*INFORMATION SUPPLIED*:
---+---
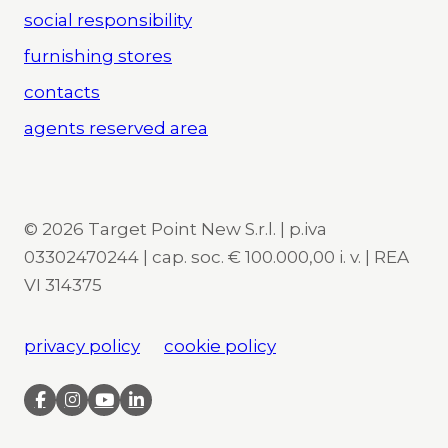
social responsibility
furnishing stores
contacts
agents reserved area
© 2026 Target Point New S.r.l. | p.iva
03302470244 | cap. soc. € 100.000,00 i. v. | REA
VI 314375
privacy policy
cookie policy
---+---
*TASK ITEM*: Write out every line of text from the material above exactly as it is read, with the same line breaks and characters. Leave the pictures out of your answer.

*TASK RESPONSE*:
social responsibility
furnishing stores
contacts
agents reserved area
© 2026 Target Point New S.r.l. | p.iva
03302470244 | cap. soc. € 100.000,00 i. v. | REA
VI 314375
privacy policy
cookie policy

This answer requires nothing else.